Top of DATA FOR REVIEW

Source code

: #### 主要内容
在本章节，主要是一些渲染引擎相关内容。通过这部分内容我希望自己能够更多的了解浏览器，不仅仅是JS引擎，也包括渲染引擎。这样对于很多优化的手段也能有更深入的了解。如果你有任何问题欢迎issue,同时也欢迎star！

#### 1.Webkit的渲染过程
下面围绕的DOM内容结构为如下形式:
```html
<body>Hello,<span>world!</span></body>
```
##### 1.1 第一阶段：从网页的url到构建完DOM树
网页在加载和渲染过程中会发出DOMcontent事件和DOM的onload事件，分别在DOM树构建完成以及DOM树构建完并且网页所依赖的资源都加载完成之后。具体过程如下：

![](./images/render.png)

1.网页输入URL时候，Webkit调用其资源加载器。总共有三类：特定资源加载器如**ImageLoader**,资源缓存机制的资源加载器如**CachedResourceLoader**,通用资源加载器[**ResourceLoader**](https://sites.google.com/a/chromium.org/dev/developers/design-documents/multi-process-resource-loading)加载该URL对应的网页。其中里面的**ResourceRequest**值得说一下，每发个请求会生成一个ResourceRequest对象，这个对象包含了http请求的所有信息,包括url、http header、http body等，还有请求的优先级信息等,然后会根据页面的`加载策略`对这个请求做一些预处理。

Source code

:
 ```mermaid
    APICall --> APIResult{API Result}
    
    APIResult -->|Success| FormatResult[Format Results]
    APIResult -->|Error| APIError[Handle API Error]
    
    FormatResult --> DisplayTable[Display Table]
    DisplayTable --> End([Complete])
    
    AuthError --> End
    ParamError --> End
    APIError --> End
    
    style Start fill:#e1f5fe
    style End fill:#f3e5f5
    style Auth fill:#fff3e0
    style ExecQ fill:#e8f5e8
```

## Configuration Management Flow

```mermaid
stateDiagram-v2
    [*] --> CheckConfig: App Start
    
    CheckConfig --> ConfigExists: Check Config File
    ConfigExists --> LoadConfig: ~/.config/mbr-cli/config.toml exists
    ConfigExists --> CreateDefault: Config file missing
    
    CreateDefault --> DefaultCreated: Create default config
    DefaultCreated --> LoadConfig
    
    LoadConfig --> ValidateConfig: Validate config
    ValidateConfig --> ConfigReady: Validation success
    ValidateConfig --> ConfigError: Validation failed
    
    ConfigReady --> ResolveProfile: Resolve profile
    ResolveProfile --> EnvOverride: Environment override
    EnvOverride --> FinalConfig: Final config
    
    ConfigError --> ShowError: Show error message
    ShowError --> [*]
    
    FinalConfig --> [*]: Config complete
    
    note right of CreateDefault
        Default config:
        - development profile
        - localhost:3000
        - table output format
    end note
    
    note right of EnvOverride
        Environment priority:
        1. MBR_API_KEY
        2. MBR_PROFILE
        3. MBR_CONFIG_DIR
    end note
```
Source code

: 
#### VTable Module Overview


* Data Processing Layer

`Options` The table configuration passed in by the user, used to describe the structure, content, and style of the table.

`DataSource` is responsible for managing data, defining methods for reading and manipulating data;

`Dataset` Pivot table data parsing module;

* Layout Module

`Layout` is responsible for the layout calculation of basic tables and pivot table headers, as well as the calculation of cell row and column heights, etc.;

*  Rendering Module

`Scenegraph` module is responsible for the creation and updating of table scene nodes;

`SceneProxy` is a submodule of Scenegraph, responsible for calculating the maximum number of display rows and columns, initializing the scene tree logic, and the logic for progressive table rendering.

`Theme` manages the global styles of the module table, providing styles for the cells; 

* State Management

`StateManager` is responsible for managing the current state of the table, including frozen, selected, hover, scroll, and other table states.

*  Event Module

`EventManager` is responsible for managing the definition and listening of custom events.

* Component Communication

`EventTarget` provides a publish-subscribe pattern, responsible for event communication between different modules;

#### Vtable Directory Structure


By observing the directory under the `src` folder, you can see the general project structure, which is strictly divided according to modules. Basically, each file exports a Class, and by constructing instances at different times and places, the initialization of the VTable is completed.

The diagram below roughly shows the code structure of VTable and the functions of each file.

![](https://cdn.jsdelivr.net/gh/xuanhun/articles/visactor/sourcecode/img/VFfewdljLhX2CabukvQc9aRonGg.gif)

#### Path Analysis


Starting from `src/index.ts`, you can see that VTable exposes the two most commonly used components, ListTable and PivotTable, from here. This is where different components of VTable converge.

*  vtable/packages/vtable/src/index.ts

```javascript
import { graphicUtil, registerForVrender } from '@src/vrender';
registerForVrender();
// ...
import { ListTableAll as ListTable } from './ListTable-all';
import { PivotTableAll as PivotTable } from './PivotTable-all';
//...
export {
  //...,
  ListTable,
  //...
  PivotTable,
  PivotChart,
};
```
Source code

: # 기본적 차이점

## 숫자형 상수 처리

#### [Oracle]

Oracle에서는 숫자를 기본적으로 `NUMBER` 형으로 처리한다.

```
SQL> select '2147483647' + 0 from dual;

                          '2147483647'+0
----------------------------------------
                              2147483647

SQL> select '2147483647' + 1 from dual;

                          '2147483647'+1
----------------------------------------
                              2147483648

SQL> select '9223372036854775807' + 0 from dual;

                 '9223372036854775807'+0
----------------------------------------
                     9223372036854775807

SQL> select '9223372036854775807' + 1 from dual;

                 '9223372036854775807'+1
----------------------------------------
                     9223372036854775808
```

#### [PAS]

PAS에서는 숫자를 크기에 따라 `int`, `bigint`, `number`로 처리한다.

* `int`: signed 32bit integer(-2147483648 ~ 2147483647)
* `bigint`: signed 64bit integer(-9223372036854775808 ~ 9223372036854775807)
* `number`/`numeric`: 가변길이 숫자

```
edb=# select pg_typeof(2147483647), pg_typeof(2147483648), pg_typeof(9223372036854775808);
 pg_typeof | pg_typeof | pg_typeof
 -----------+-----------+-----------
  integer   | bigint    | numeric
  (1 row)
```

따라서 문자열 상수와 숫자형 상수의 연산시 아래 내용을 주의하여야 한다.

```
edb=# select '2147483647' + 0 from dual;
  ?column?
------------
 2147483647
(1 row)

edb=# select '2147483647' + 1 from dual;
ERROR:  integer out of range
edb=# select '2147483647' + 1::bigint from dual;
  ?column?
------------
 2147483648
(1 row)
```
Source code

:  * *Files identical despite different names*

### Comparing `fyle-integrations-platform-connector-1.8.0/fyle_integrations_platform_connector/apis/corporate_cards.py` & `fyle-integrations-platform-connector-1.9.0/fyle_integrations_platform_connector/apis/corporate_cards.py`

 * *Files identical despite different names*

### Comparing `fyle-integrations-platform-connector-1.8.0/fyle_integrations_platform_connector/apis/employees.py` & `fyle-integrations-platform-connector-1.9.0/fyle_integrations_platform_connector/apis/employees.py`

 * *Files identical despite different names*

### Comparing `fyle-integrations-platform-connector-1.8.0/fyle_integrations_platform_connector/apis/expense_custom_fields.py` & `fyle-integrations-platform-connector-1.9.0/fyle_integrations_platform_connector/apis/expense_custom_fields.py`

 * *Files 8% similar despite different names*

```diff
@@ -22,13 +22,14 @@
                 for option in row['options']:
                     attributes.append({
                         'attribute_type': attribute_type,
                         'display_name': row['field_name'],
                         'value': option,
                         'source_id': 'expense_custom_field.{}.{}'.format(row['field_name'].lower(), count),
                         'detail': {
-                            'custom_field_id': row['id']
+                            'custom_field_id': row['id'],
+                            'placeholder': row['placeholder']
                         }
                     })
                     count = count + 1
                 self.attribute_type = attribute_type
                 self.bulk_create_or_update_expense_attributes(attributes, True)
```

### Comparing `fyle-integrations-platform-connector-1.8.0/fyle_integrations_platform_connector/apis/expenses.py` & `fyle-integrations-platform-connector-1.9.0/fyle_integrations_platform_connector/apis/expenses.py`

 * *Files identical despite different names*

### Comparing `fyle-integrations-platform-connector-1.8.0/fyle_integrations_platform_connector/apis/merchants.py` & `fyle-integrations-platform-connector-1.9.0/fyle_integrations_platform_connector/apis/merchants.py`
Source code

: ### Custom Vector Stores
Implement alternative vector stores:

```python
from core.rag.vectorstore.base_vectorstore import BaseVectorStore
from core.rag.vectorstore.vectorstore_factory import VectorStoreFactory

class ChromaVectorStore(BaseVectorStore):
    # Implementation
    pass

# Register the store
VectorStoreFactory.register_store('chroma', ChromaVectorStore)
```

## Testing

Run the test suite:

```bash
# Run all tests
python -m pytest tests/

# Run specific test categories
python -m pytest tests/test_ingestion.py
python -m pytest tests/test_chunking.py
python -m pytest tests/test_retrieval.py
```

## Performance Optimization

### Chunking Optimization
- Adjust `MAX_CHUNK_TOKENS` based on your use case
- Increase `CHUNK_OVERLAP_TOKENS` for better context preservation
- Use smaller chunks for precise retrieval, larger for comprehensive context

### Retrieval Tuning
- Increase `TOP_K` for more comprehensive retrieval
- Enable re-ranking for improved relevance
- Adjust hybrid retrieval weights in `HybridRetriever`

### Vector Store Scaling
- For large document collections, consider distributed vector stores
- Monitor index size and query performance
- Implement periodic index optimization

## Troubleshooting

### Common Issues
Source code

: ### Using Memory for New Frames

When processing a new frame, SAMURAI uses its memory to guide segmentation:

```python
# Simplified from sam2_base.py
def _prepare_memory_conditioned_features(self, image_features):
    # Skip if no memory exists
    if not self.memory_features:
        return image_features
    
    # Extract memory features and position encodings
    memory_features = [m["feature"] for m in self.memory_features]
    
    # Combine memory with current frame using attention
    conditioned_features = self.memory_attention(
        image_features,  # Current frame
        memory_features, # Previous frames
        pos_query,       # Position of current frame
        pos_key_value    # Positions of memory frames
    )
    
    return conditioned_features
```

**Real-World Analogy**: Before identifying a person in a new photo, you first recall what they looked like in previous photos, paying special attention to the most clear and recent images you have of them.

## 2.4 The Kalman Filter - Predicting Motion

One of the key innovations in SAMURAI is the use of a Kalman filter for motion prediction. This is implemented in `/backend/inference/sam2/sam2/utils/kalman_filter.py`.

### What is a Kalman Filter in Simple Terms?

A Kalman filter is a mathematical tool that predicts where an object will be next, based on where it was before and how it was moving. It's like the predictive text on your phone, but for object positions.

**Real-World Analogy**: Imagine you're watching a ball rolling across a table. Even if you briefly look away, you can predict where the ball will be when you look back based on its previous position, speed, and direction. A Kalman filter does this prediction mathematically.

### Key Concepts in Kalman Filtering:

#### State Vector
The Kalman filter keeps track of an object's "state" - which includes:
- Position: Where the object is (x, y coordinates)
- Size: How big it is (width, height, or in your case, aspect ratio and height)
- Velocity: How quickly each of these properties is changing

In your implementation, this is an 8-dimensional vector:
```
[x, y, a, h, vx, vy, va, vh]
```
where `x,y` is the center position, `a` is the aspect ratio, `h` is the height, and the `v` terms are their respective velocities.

Bottom of DATA FOR REVIEW

* [PROBLEM DETAILS]: What is asked for is an exact copy of the lines above from the one containing "### What is a Kalman Filter in Simple Terms?" through the one containing "- Size: How", and only those.

* [REPLY]:
### What is a Kalman Filter in Simple Terms?

A Kalman filter is a mathematical tool that predicts where an object will be next, based on where it was before and how it was moving. It's like the predictive text on your phone, but for object positions.

**Real-World Analogy**: Imagine you're watching a ball rolling across a table. Even if you briefly look away, you can predict where the ball will be when you look back based on its previous position, speed, and direction. A Kalman filter does this prediction mathematically.

### Key Concepts in Kalman Filtering:

#### State Vector
The Kalman filter keeps track of an object's "state" - which includes:
- Position: Where the object is (x, y coordinates)
- Size: How big it is (width, height, or in your case, aspect ratio and height)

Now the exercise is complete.